Following the episode, a Muslim student in Birmingham was assaulted by two attackers, who said "you have been spooked." Furthermore, the Birmingham Central Mosque was vandalised, with the slogan "suicide bombers inside – kill the bombers" in graffiti. The BBC however denied that the episode had influence on the incidents, and West Midlands Police ruled that there was no evidence linking the attacks to the programme. The BBC further defended the episode, by stating the Muslim involvement towards making it, and that it does not suggest that mosques breed terrorists. In July 2003, the Broadcasting Standards Commission dismissed some of the complaints as the episode was presented as a drama and not a factual account.

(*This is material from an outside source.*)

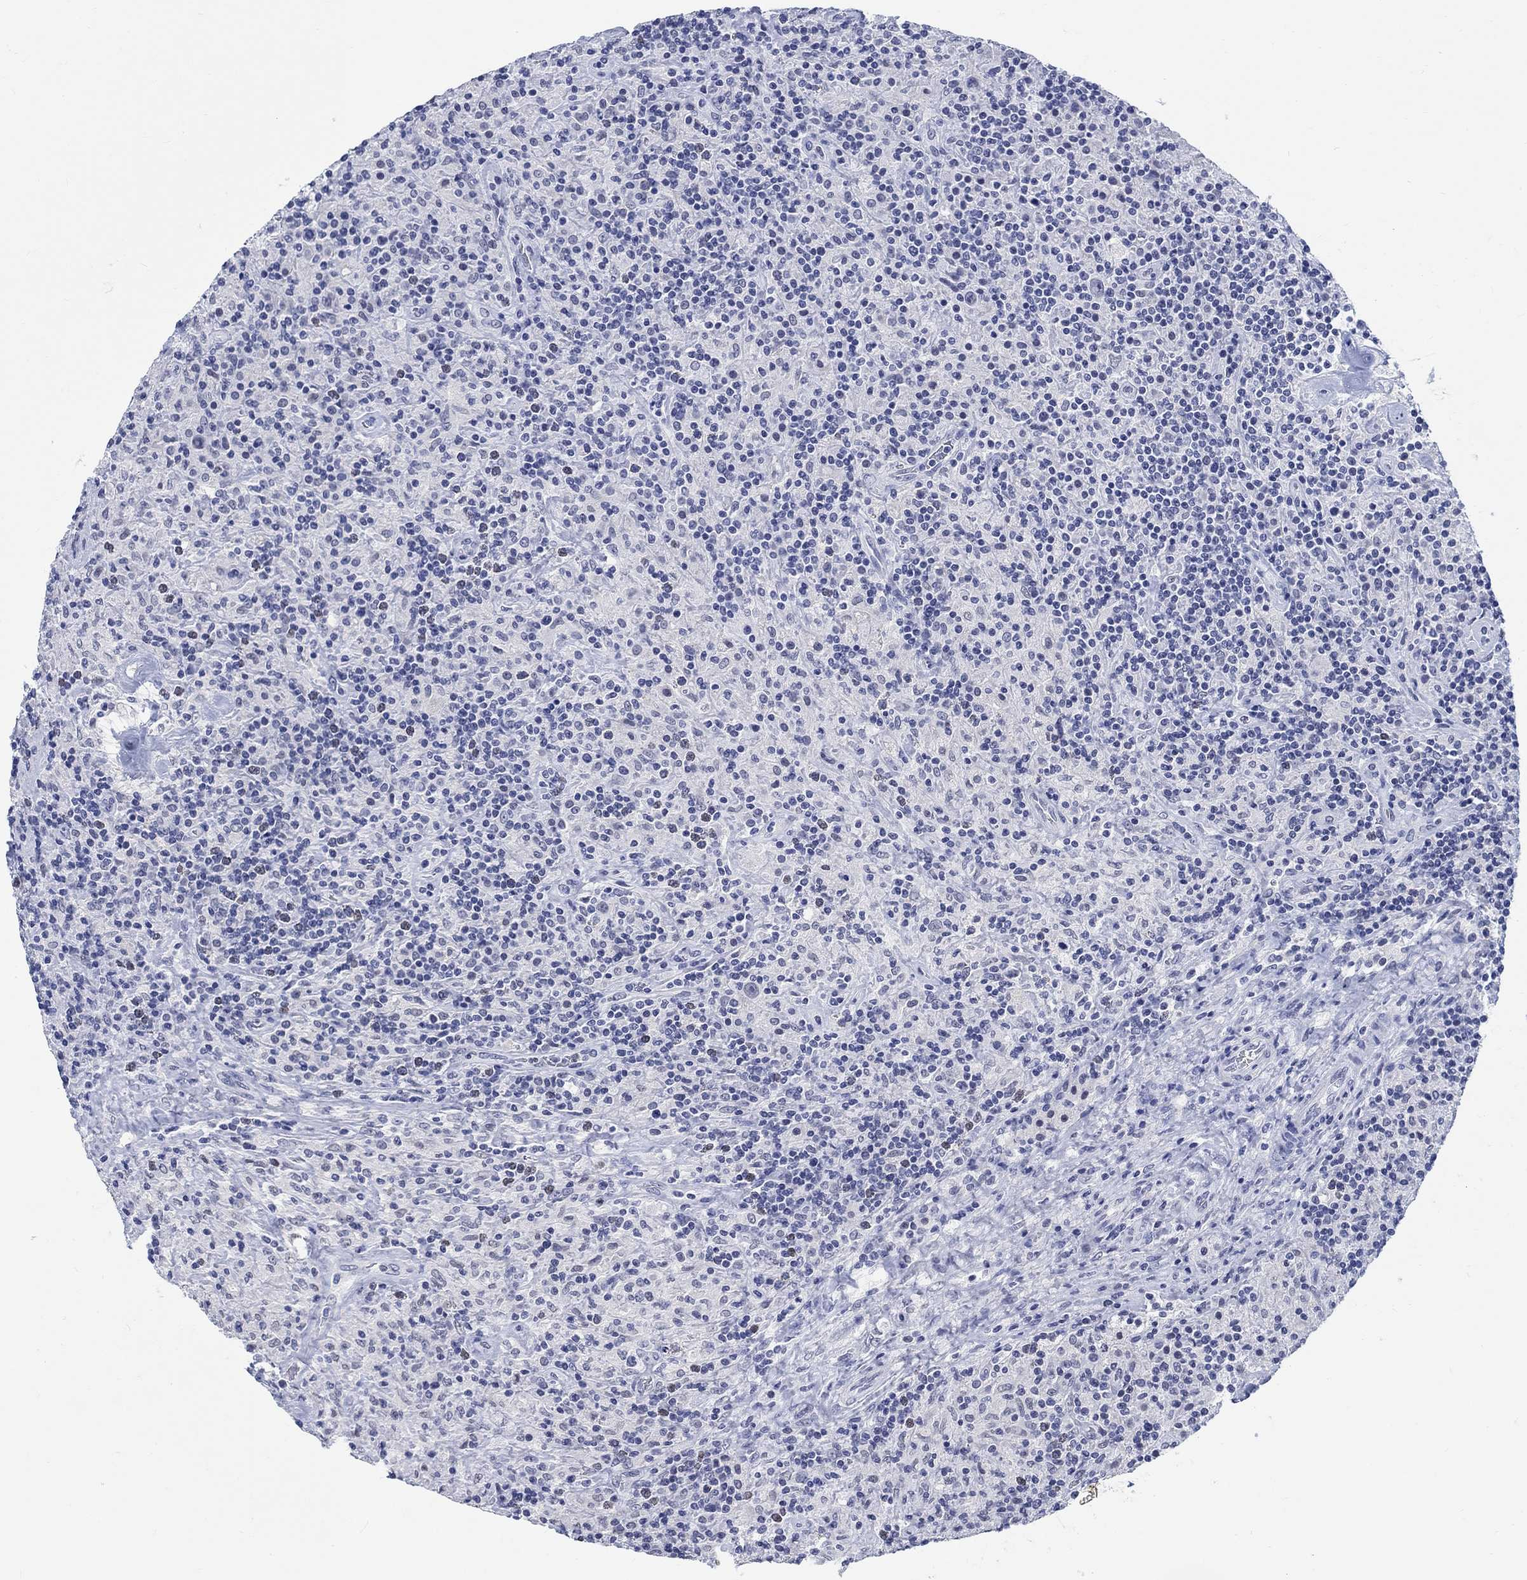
{"staining": {"intensity": "negative", "quantity": "none", "location": "none"}, "tissue": "lymphoma", "cell_type": "Tumor cells", "image_type": "cancer", "snomed": [{"axis": "morphology", "description": "Hodgkin's disease, NOS"}, {"axis": "topography", "description": "Lymph node"}], "caption": "This is a histopathology image of immunohistochemistry (IHC) staining of Hodgkin's disease, which shows no expression in tumor cells.", "gene": "ANKS1B", "patient": {"sex": "male", "age": 70}}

In the Friday before the BBC One repeat, Bunglawala wrote to Lorraine Heggessey, the BBC One controller, stating "the programme, which was of a very sensational nature, unfortunately only serves to reinforce many negative stereotypes of British Muslims. Instead of being a well-informed piece of film-making, this episode of Spooks pandered to grossly offensive and Islamophobic caricatures of imams, Muslim students and mosques," and warned that the "increased amount of Islamophobia that is sure to result from the broadcasting of this programme at peak-time is wholly unacceptable and a gross violation of your responsibilities as a public service broadcaster." Heggessey however, argued that the episode presented a balance view and that it fell "legitimately within the story lines of Spooks." Also, Ahtsham Ali of the Islamic Society of Britain claimed that the episode "adds fuel to the fire of already negative perceptions of Muslims and fans the flames of British National Party rhetoric."

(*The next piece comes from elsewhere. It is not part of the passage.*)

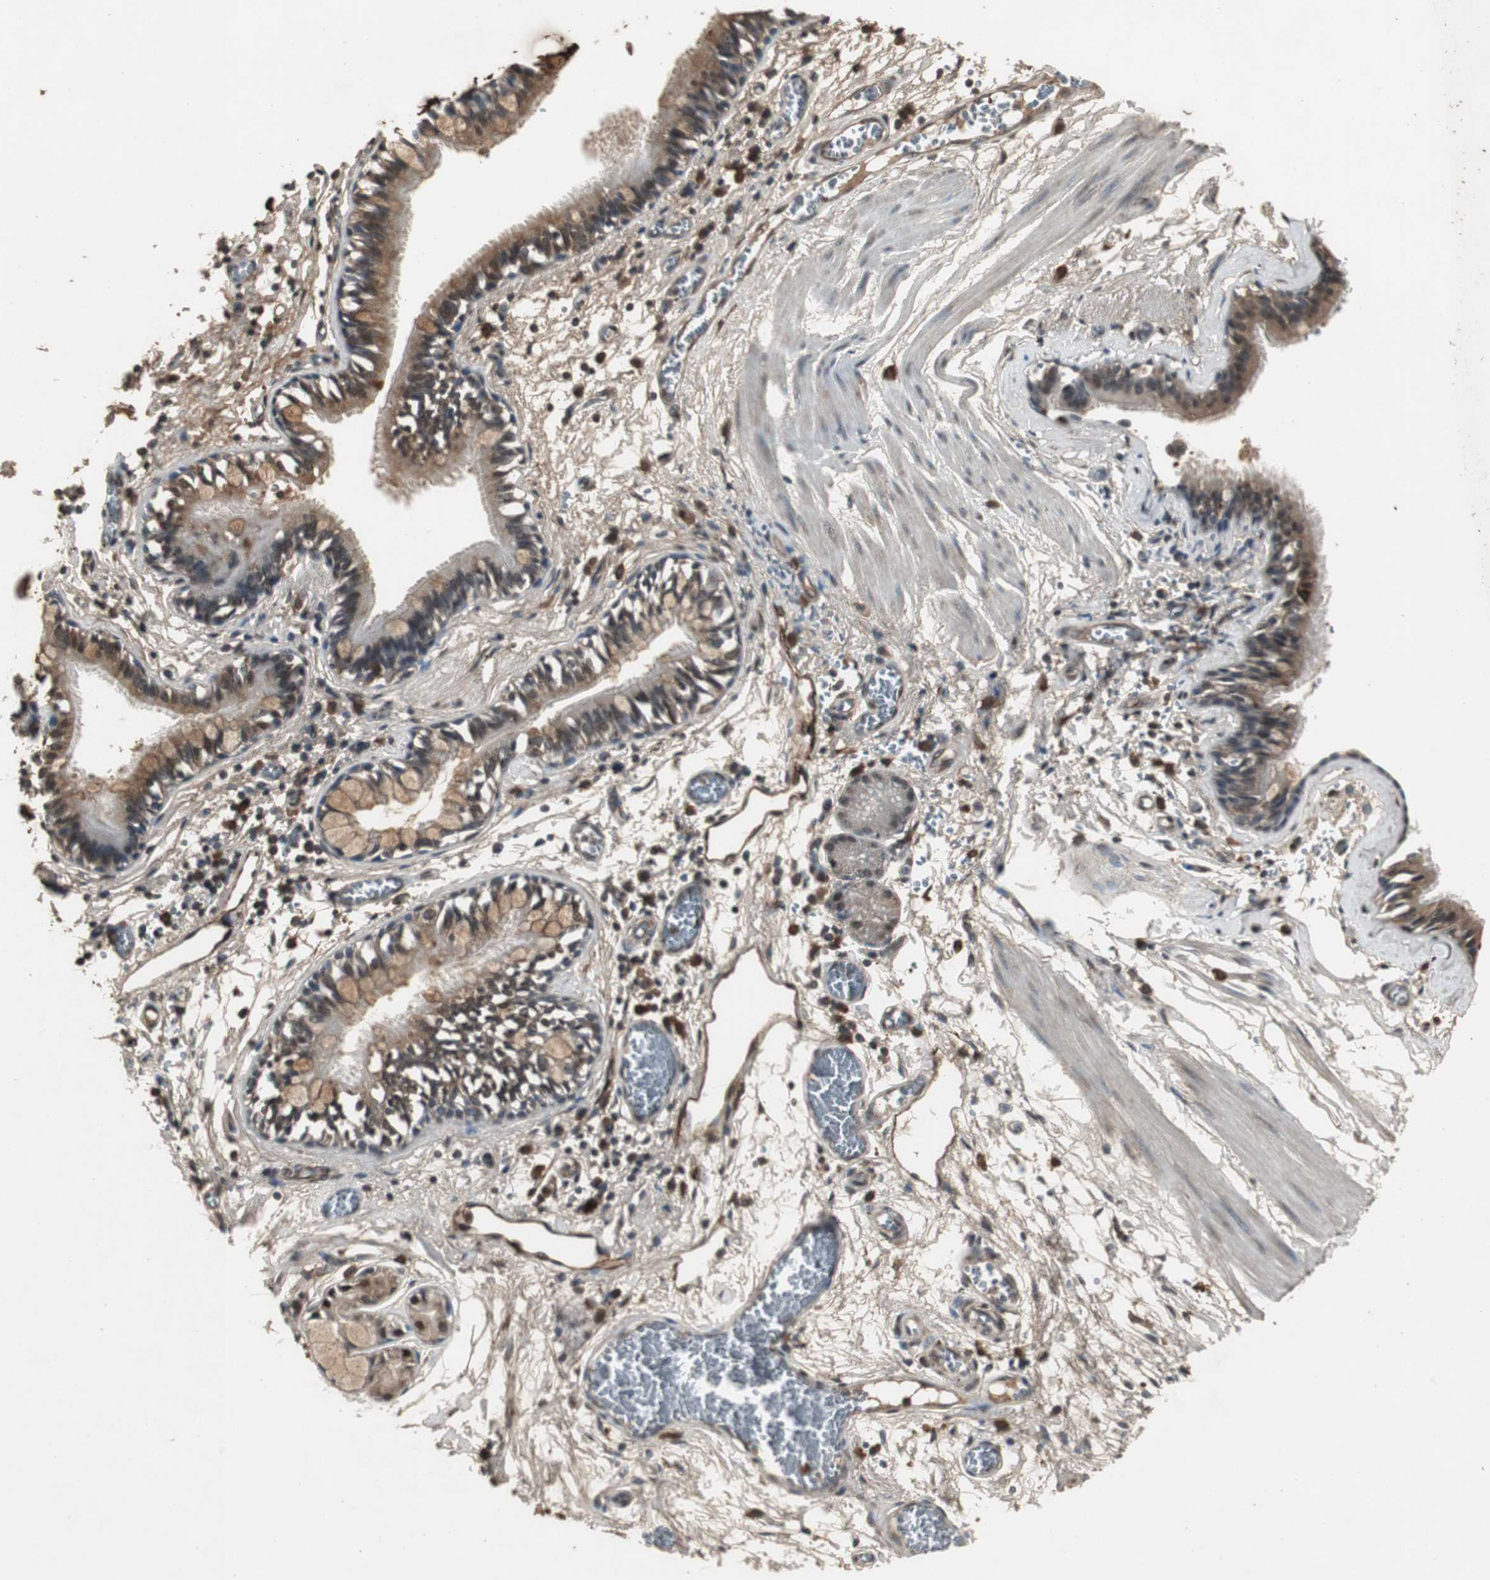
{"staining": {"intensity": "moderate", "quantity": ">75%", "location": "cytoplasmic/membranous,nuclear"}, "tissue": "bronchus", "cell_type": "Respiratory epithelial cells", "image_type": "normal", "snomed": [{"axis": "morphology", "description": "Normal tissue, NOS"}, {"axis": "topography", "description": "Bronchus"}, {"axis": "topography", "description": "Lung"}], "caption": "A medium amount of moderate cytoplasmic/membranous,nuclear staining is present in approximately >75% of respiratory epithelial cells in normal bronchus.", "gene": "EMX1", "patient": {"sex": "female", "age": 56}}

The controversy invoked responses from some cast and crew members from the series. Gareth Neame, the executive producer for the BBC was glad that the episode provoked debate, and the producers would adequately defend the episode from their research into making the story. That said Neame was also surprised by some of the responses, rationalising that those responders did not understand the context, and that it was not intended to offend anybody. Stephen Garrett, the director of Kudos Film and Television, the producer of Spooks agreed, further stating that the episode "deals with very real stuff that's happening in the world. It touches nerves on a regular basis, and deals with uncomfortable truths." Brenton meanwhile stated that "people are free to make what they want of drama," and believed the audience did not like the villains as they portrayed something disturbing in their culture, religion, world or profession. Oyelowo had said that the episode did not say that all Muslims are terrorists, only that some fanatics can give "millions of good people a bad name." The actor also believed that the Muslims who were "up in arms" about the story did not see the episode, but merely heard the basis of the plot and did not consider the Muslims in the episode who tried to stop the antagonists.